Generative Testing, Java 8, Modular Architecture and OSGi at NFJS Fall 2013

NFJS Fall 2013 had a series of very interesting sessions, with topics ranging from the new features in Java 8, Modular Architecture and OSGi, Event Sourcing, and various testing technologies and frameworks.

In this post I will present some of the highlights of these technologies and their features and advantages.

Java 8 features:

One of the important features of this Java release is the introduction of Lambda expressions and functional style of programming. Functional style of programming allows us to code the logic expressively (a developer should be able to understand what is being done by looking at the code) and is aimed at increasing productivity. Many coding errors are introduced due to incorrect and unintended use of mutability and concurrency in the code. With the introduction of this Java 8 feature, inline method calls are immutable and help reduce errors due to concurrency and synchronization. Java 8 also introduces the ability to have default methods in the interface. This feature is especially valuable, as it makes adding more methods to the interface easier without breaking any existing implementations. Streams for manipulating collection is another powerful feature in Java 8, which enables parallel processing of elements in a collection.

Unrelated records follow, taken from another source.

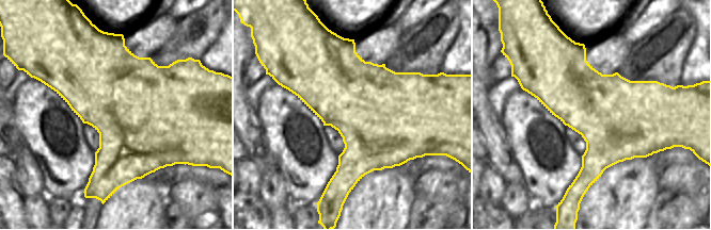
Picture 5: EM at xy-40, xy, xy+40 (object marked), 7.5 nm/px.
act=leave runs_along=4:(247, 163), (175, 155), (98, 86) found='continuous, no second cell'

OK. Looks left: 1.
act=stop edits=none rest=unchecked

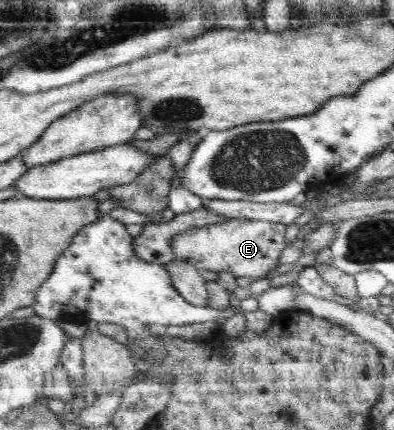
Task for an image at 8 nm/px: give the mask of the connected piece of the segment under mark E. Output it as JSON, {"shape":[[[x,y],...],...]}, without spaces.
{"shape":[[[232,218],[226,222],[209,224],[205,227],[188,229],[180,235],[173,237],[169,245],[173,249],[175,259],[192,264],[201,273],[206,271],[227,271],[234,277],[252,277],[252,279],[272,280],[272,273],[280,267],[280,255],[286,247],[286,224],[264,221],[251,221],[247,219]]]}

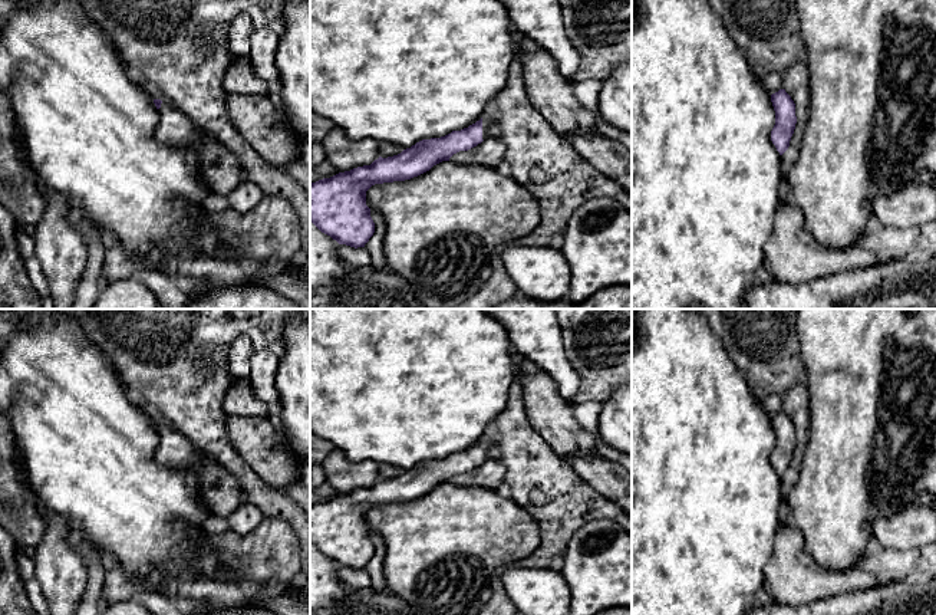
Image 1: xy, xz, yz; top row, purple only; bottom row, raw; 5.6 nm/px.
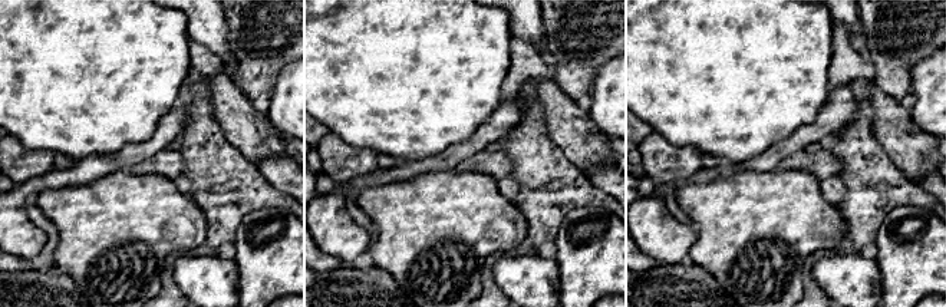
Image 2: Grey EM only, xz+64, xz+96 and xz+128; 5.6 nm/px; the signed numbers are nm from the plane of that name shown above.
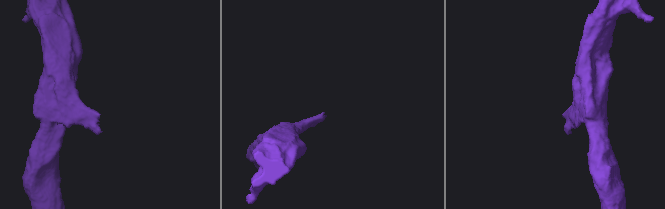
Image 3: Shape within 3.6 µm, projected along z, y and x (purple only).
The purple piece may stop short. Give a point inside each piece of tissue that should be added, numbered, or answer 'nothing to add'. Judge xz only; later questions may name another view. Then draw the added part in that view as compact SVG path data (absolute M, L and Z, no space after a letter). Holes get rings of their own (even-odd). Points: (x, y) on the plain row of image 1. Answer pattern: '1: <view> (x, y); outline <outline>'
1: xz (488, 441); outline M490 430L482 438L482 461L488 460L488 450L495 445L494 433Z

Event Sourcing and Disruptor:

Current business requirements not only require us to model and persist domain objects, but to also capture any event information. This requires architectures that have very low latency. One such architecture is LMAX-Disruptor, which can handle about 6M transactions a second. As described in detail within an article by Martin Fowler, this architecture separates out the Core Business Logic processor from the I/O components that need to take care of concurrency and persistence.

Modular Architecture and OSGi:

The main goal of Modular Software Architecture is to design and organize software modules into extensible, reusable, maintainable, and adaptable modules. Kirk Knoernschild discussed the following patterns that can be used as guidelines for designing and implementing modular architectures. He covers these patterns extensively in his book “Java Application Architecture: Modularity Patterns with Examples Using OSGi” I am highlighting some of the patterns that should guide us while creating modular software architectures.

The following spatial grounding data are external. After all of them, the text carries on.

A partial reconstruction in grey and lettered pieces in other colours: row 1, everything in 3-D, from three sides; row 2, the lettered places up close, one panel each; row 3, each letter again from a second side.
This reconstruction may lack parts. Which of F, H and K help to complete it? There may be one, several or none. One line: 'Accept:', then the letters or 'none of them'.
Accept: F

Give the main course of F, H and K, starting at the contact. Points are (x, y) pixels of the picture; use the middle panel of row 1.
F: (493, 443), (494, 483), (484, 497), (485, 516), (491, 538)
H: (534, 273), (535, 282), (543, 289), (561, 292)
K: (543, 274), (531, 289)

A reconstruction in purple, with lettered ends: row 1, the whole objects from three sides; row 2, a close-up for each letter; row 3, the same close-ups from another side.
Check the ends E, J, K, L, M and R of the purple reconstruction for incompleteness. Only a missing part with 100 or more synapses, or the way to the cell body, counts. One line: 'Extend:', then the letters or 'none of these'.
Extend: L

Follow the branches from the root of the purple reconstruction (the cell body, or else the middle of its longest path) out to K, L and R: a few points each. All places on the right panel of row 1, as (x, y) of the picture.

Base Patterns: Module Reuse, Module Cohesion.

Dependency Patterns: Acyclic Relationships, Container Independence, Independent deployments of modules.

Usability Patterns: Published interface, Externally Configurable modules, available Default Implementations, Module Façade for coarse-grained functionality.

Extensibility Patterns: Separation of Abstract Classes from Implementation, Implementation using factories.

Utility Patterns: Exception and Test should be co-located with the modules.

OSGi provides a framework for organizing and implementing modular architectures like these. Each OSGi bundle has its own ClassLoaders and exposes a set of micro services (via a well-defined interface) that it offers. This allows for the system to be dynamic and independent of other bundles.

Generative Testing

Stuart Holloway discussed the concept of generative testing and demonstrated use cases using Clojure for generating and analyzing results. Example based testing is a main part of testing any software development module. But example based testing provides coverage only for the examples defined. In order to scale better, we need to generate data for many different scenarios. Generative testing does this by modelling the input data, which enables us to generate different loads based on the input. This allows us to make testing scenarios that are much more comprehensive.